First, I would like to say I'm sorry for poking fun at Flying Rhinos. I will never do that again.

Second, Thank you John! You're the man! You really did damage cause I'm maxed out in my humi's. I can't fit anything else in there. Now I gotta get some tupperware tomorrow after I send out some sticks. This time I have no choice until I get a real humi this week. I finally got my bonus at work and know how much I can spend. I should have one picked out this week so I can start seasoning it.

Thanks brotha!


----------



## Josh Lucky 13 (Dec 23, 2010)

Wow John Another great hit. Wilson looks like you are on the receiving end of all sorts of good fortune lately. Enjoy those sticks!!!


----------



## Rock31 (Sep 30, 2010)

Whoa! John is on a roll!


----------



## Zfog (Oct 16, 2010)

Nice, enjoy those sticks!


----------



## Batista30 (Sep 13, 2010)

Another awesome bomb by John! None of those smokes will let you down Wilson!


----------



## Dr BootyGrabber (Feb 11, 2011)

Nice man! Enjoy em!


----------



## BMack (Dec 8, 2010)

Great bomb! Great pics Wilson, enjoy those brother!


----------



## fishkilla (Jan 29, 2011)

wow John way to hook a guy up. right on.


----------



## Cigary (Oct 19, 2007)

Holy Crap...some days your the Bug but today you were the windshield...you just got crushed.


----------



## donovanrichardson (Nov 10, 2010)

That's awesome for a Valentine's Day hit! Great going John!

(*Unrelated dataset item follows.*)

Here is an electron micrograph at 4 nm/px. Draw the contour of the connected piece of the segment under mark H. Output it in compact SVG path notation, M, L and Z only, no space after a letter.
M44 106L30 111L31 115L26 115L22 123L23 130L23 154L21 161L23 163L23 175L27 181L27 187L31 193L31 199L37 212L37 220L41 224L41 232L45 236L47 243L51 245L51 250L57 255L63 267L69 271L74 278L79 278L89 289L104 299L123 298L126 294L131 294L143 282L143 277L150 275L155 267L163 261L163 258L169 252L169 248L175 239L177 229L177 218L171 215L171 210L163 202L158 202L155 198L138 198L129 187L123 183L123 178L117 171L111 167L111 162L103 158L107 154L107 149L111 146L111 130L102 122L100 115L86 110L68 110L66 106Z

Enjoy those cigars Wilson!


----------



## Reino (Sep 13, 2010)

Well first the Flying Rhino is awesome. Will incorporate that down the road.

Second the pictures are great which I would expect and I like your WR logo.

Third its never a bad thing to be overloaded with the availability of tupperware.

Fourth throwing up the white flag might draw attention for more carnage so you might want to get a cooler instead.

Enjoy the cigars! :smoke2:


----------



## Bunker (Jul 20, 2010)

Nice selection! I love the Nine.


----------



## WilsonRoa (Dec 20, 2010)

Reino said:


> Well first the Flying Rhino is awesome. Will incorporate that down the road.
> 
> Second the pictures are great which I would expect and I like your WR logo.
> 
> ...


lol. Don't tell me that. I'm gonna have to blow up an admin's PM box with requests to take down the white flag..lmao.

Thanks again! I will go on a rampage one day. I'm starting to save addresses..lol.

I'm gonna be busy today after work..post office to get those ACIDs out the door, drive to DC to return camera gear, supermarket for tupperware and some other things and possibly petsmart to pick up some food for my kids. lol.


----------